**CONSIGNE 1**
Dans l'entretien avec Ohad Naharin, depuis quelle année dirige-t-il la Batsheva Dance Company ?
**CONSIGNE 2**
Poursuivez l'entretien avec Ohad Naharin à la suite de sa dernière réponse.

**EXTRAIT DE PAGE**

06 June 2016 | PAR Yaël Hirsch

Alors que le documentaire Mr Gaga, fruit d’un travail de 7 ans de Tomer Heymann et actuellement sur nos écrans,  dresse un portrait magnifique de l’homme et du chorégraphe, nous avons rencontré le sage, brillant et fascinant Ohad Naharin, à la tête de la Batsheva Dance company depuis 1990. 

Pour lire notre critique du film, c’est ici.

Et notre interview du réalisateur Tomer Heymann, c’est là.

Est-ce que vous avez un jour imaginé que quelqu’un ferait un portrait de vous ? Et est-ce que le cinéma serait le premier médium auquel vous penseriez pour cela ?
En 7 ans, j’ai passé des centaines d’heures avec Tomer Heymann . La plupart du temps, il était dans les studios, presque invisible, mais on aussi passé des heures en interview. On a étudié ce que j’ai fait, écrit dessus, mais jamais sur ma vie personnelle. Le film de Tomer est un mix entre ma vie et mon travail.

Est-ce que vous vous reconnaissez vraiment dans le film ? Etes-vous surpris du résultat ?
Dans une interview, on n’a pas forcément besoin de voir les questions, mais juste les réponses. C’est ce que Tomer à fait. Il a intégré mes mots sur des images, donc cela ajoute une dimension. Donc je peux raconter ma vie dans les kibboutz et il montre quelqu’un faire de la balançoire. Je peux parler de ma blessure et il montre quelqu’un entrain de ramper. Mais je me reconnais. Et j’ai toujours pensé qu’il n’y avait pas qu’un seul moi. Le moi fait partie d’un groupe. Il faut juste que je fasse attention à ce que tous les « moi » vivent en harmonie.

Donc lequel des « moi » trouve-t-on dans le film, une somme de “moi” torturé ou en harmonie ?
Je pense que le film capture mon esprit, ma philosophie, et en quelques sortes, mon énergie, mes opinions. Donc le film me représente, mais ce n’est pas moi dans le film. C’est l’image de moi que Tomer Heymann à crée dans le film.

**DONNÉES ENREGISTRÉES**
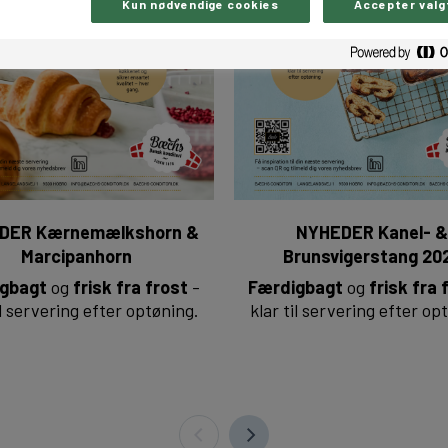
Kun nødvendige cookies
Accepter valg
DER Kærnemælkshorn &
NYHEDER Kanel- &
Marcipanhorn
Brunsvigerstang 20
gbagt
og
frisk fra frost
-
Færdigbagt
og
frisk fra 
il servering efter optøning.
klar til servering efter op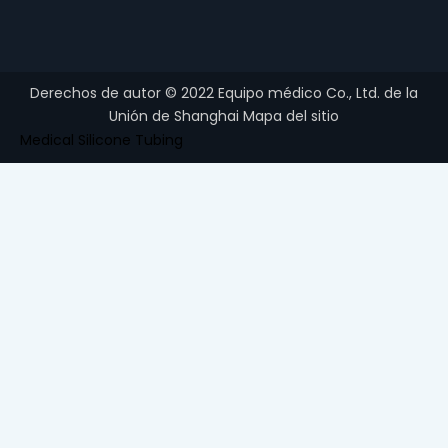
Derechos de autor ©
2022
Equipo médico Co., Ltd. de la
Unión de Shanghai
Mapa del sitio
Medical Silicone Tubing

* * *

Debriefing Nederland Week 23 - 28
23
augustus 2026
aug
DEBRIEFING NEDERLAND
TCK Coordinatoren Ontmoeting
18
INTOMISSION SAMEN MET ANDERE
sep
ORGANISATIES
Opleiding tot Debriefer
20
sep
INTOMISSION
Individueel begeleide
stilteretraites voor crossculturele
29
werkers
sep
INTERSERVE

==

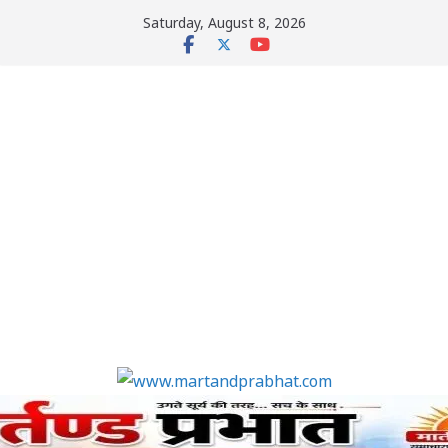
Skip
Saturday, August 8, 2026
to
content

**RÉPONSE RÉDIGÉE 1**
Depuis 1990.

**RÉPONSE RÉDIGÉE 2**
Donc en 7 ans il a réussi son défi d’immersion dans votre vie et votre oeuvre ?
Je connais Tomer depuis 25 ans. Je l’ai connu avant qu’il soit réalisateur, comme…serveur! C’était lui qui m’apportait ma nourriture. Ensuite, c’était le copain d’un danseur pour la compagnie dans laquelle je travaillais. Ensuite il a commencé à faire des documentaires. Il en a fait un sur moi, pendant 4 jours à New York. Puis il m’a suivi pendant 7 ans et on a développé une amitié. Au final, j’ai coopéré avec lui pour l’aider plus que pour que le film sorte. Ce n’était pas grave si le film ne sortait pas, mais je voulais l’aider à combler ses rêves, car il le mérite.

C’est maintenant un film à succès, et beaucoup de monde vous connait presque intimement, est-ce que tout cela a changé votre quotidien ?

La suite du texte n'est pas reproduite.